### Your task
Lay out every line of the records below as a numbered list, skipping blank lines. Leave the pictures out.

[Recorded data]
——————
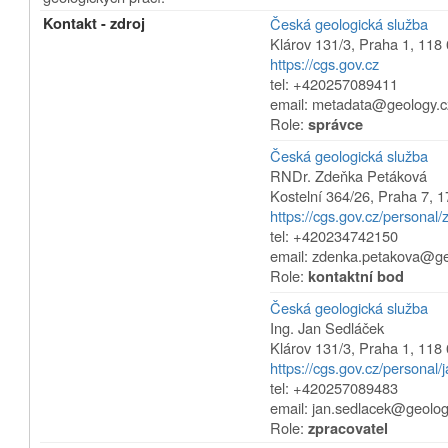
Kontakt - zdroj
Česká geologická služba
Klárov 131/3
,
Praha 1
,
118 
https://cgs.gov.cz
tel: +420257089411
email: metadata@geology.c
Role:
správce
Česká geologická služba
RNDr. Zdeňka Petáková
Kostelní 364/26
,
Praha 7
,
1
https://cgs.gov.cz/personal
tel: +420234742150
email: zdenka.petakova@ge
Role:
kontaktní bod
Česká geologická služba
Ing. Jan Sedláček
Klárov 131/3
,
Praha 1
,
118 
https://cgs.gov.cz/personal/
tel: +420257089483
email: jan.sedlacek@geolog
Role:
zpracovatel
——————
### Result below
1. Kontakt - zdroj
2. Česká geologická služba
3. Klárov 131/3
4. ,
5. Praha 1
6. ,
7. 118 
8. https://cgs.gov.cz
9. tel: +420257089411
10. email: metadata@geology.c
11. Role:
12. správce
13. Česká geologická služba
14. RNDr. Zdeňka Petáková
15. Kostelní 364/26
16. ,
17. Praha 7
18. ,
19. 1
20. https://cgs.gov.cz/personal
21. tel: +420234742150
22. email: zdenka.petakova@ge
23. Role:
24. kontaktní bod
25. Česká geologická služba
26. Ing. Jan Sedláček
27. Klárov 131/3
28. ,
29. Praha 1
30. ,
31. 118 
32. https://cgs.gov.cz/personal/
33. tel: +420257089483
34. email: jan.sedlacek@geolog
35. Role:
36. zpracovatel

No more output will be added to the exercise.